Thinking here and now
Edited and supervised by Prof. Aner Guvrin and Dr. Sharon Ziv Beyman
Session 8:
A conversation with Leslie Greenberg
"Emotion-focused therapy to change emotions through emotions"
Sunday, May 2, 2021 between 7:30 PM and 9:15 PM

Emotion-Focused Therapy (EFT) was developed by Leslie Greenberg and colleagues in the 1980s from empirical studies of change processes in psychotherapy. It has evolved into one of the best-known and most well-established treatment approaches for depression and relationship difficulties, as well as a promising treatment for trauma, eating disorders, anxiety disorders, and interpersonal relationships. EFT can be used by therapists from all schools of thought. This therapy is a combination of humanistic, existential, and Gestalt approaches. Although it differs from psychodynamic therapy in that it focuses more on the here and now, it also draws inspiration from self-psychology in its attention to empathic interventions. The influence of psychodynamic theories is also reflected in the integration of attachment theory, the importance of interpersonal processes, and the repair of ruptures in the therapeutic alliance as part of the healing process.

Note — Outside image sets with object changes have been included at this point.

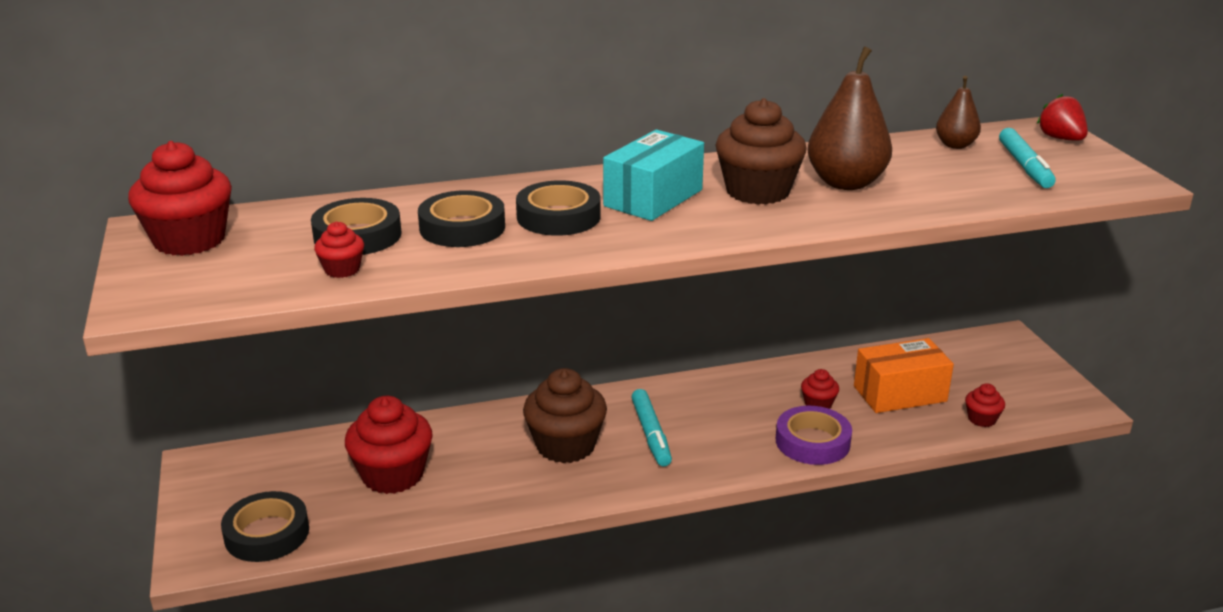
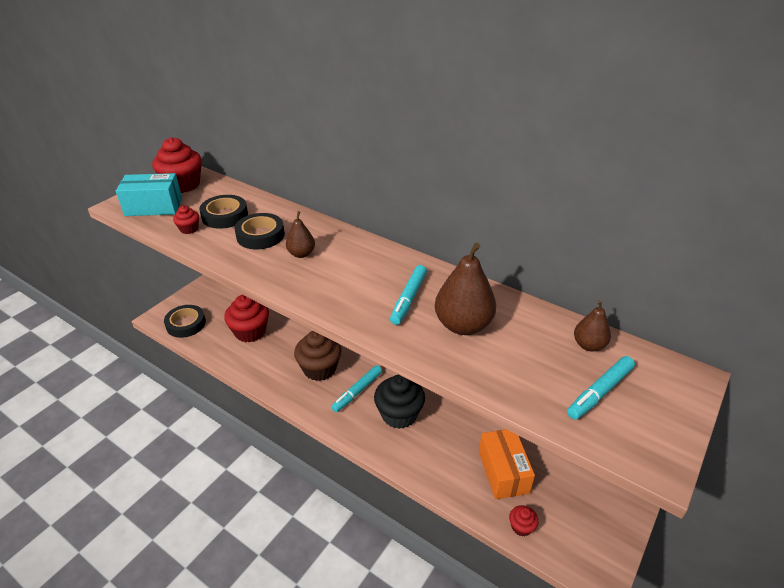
camera: 50 degrees right, 10 degrees up
(558, 216) = (301, 254): black tape -> brown pear
(653, 198) = (357, 270): turquoise box -> turquoise box (154, 207)
(731, 421) = (399, 414): none -> black cupcake
(757, 191) = (408, 299): brown cupcake -> turquoise marker
(812, 442) = (414, 457): purple tape -> none
(818, 404) = (452, 441): red cupcake -> none
(899, 393) = (503, 472): orange box -> orange box turned 45 degrees clockwise
(1060, 139) = (680, 391): red strawberry -> none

The main principles of EFT are: awareness, emotional expression, reflection, regulation and transformation. Transformation is probably the most important way to deal with emotion in therapy and involves changing one emotion by another.

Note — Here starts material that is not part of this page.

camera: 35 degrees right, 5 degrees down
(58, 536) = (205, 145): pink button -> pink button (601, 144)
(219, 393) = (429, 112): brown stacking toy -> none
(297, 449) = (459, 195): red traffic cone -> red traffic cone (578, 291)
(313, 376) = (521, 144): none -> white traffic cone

In this session, Leslie Greenberg will discuss with Aner Guvrin and Sharon Ziv Beiman the methods of emotion-focused therapy that are designed to both make emotions more accessible and change them. Together with Leslie, we will explore effective interventions in emotion-focused therapy such as empathic attunement, body-centered experiences, corrective emotional experiences, and painful memory experiences. In addition to emotion-based interventions that are done during therapy, Leslie will describe more structured methods that aim to raise and ease difficult emotions related to traumatic events, such as chair work and imaginative re-entry into past situations. The conversation will be accompanied by clinical examples.
Leslie Greenberg, Ph.D. is Professor Emeritus of Psychology at York University in Toronto. Among his books:
Emotion in Psychotherapy (1986), Emotionally Focused Therapy for Couples (1988) and more recently Emotion-focused Couples Therapy: The dynamics of emotion, love and power (2008) and Emotion-focused therapy: Theory and practice (2015) Emotion-focused therapy: Coaching clients to work through their feelings (2015), and Case Formulation in Emotion-Focused Therapy
He has received the Distinguished Research Career Award from the International Association for Psychotherapy Research, the American Psychological Association Award for Important Professional Contribution to Applied Research. He runs a private practice and trains people in emotion-focused approaches.